You’d be forgiven for assuming that a mini-series with the word “versus” in the title would conclude with a definitive winner, but that’s not how the DC versus Marvel saga concludes. Sure, the individual skirmishes between the various DC and Marvel heroes all have clear winners (well, more or less), but in the end, neither fictional universe overcomes the other. Instead, the two god-like beings who personify the DC and Marvel universes realise the futility of their contest and call it a draw.

Now, some fans might call this a cheap way to wrap up the series. But considering the universe that lost DC versus Marvel was supposed to be wiped from existence, it’s pretty much the only way this story was ever going to play out. Let’s be real, here: although the powers that be at DC and Marvel were able to stomach a few of their most bankable characters coming in second best, conceding outright defeat was never gonna happen.

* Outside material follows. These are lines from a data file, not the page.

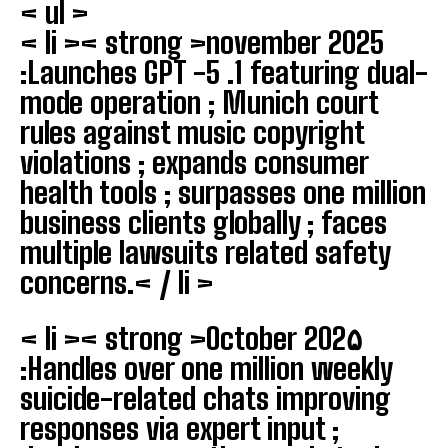
< ul >
< li >< strong >november 2025
:
Launches GPT -5 .1 featuring dual-
mode operation ; Munich court
rules against music copyright
violations ; expands consumer
health tools ; surpasses one million
business clients globally ; faces
multiple lawsuits related safety
concerns.< / li >
< li >< strong >October 202۵
:
Handles over one million weekly
suicide-related chats improving
responses via expert input ;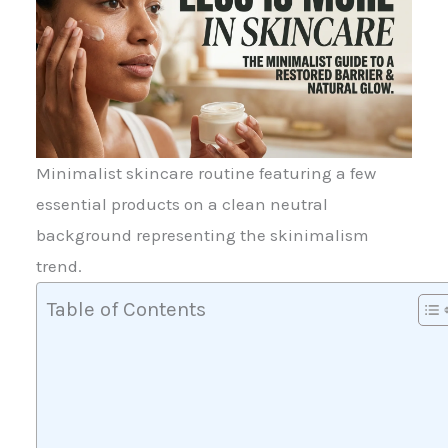
Minimalist skincare routine featuring a few
essential products on a clean neutral
background representing the skinimalism
trend.
Table of Contents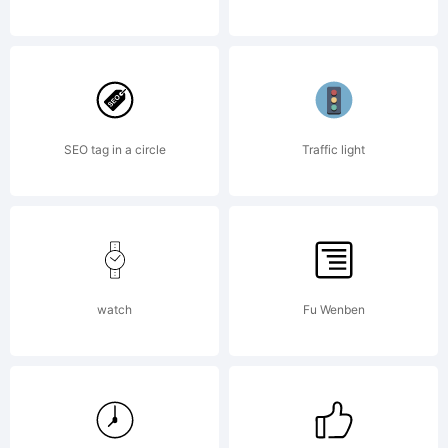
company).
2013.
SEO tag in a circle
Traffic light
All
watch
Fu Wenben
Rights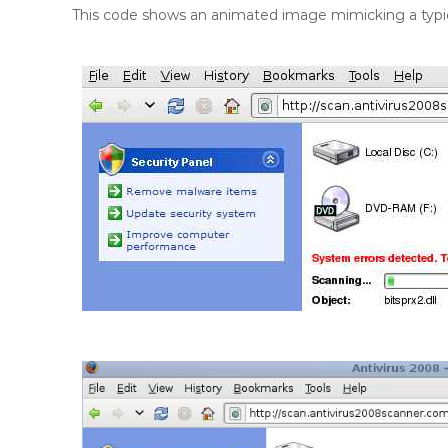
This code shows an animated image mimicking a typica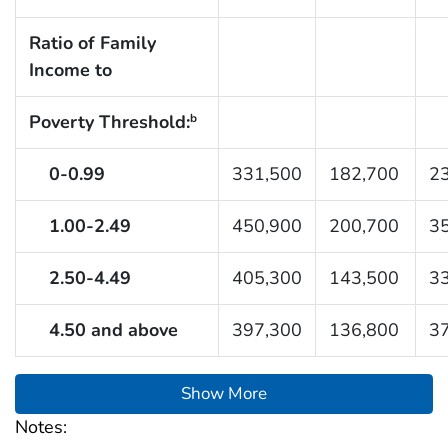
Ratio of Family
Income to
Poverty Threshold:
b
0-0.99
331,500
182,700
2
1.00-2.49
450,900
200,700
3
2.50-4.49
405,300
143,500
3
4.50 and above
397,300
136,800
3
Show More
Notes: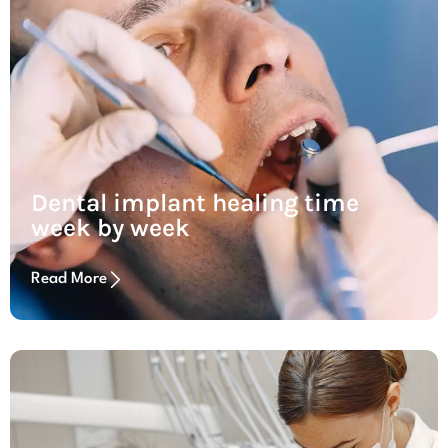
Dental implant healing time
week by week
Read More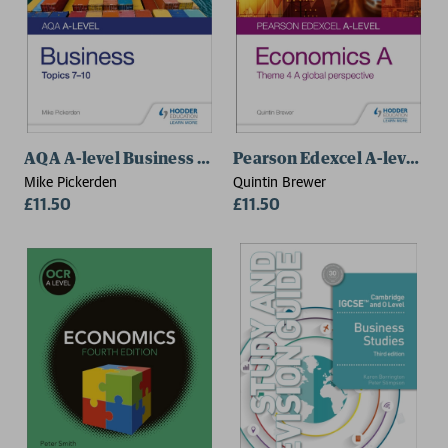
AQA A-level Business Student Guide 2: Topics 7–10
Pearson Edexcel A-level Ec
Mike Pickerden
Quintin Brewer
£11.50
£11.50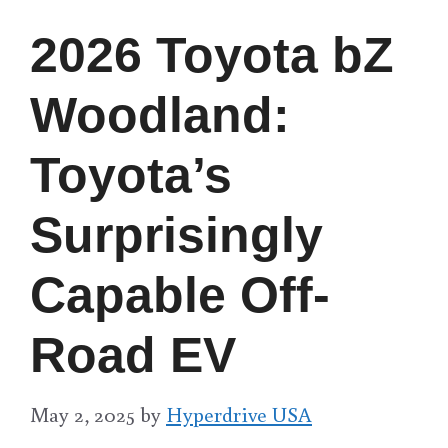
2026 Toyota bZ
Woodland:
Toyota’s
Surprisingly
Capable Off-
Road EV
May 2, 2025
by
Hyperdrive USA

1. It set the stage for an awesome Marvel/DC mash-up series

On paper, a DC/Marvel showdown should be pretty hard to top. For many readers, however, the Amalgam spin-off that launched midway through DC versus Marvel was an even more memorable crossover than the event that spawned it! Amalgam took a basic premise that’s as intriguing as it is ridiculous – DC and Marvel’s respective character stables are amalgamated into composite characters like Super-Soldier and Dark Claw – and really knocked it out of the park with 24 inventive, entertaining one-shot stories.

But where Amalgam really raised the bar was its attention to detail, which was downright staggering. Each issue included editorial notes calling back to non-existent prior issues (helping to lend a sense of history to the brand-new Amalgam universe), as well as bogus letter columns supposedly submitted by readers hailing from cities with portmanteau names drawn from real-life locations!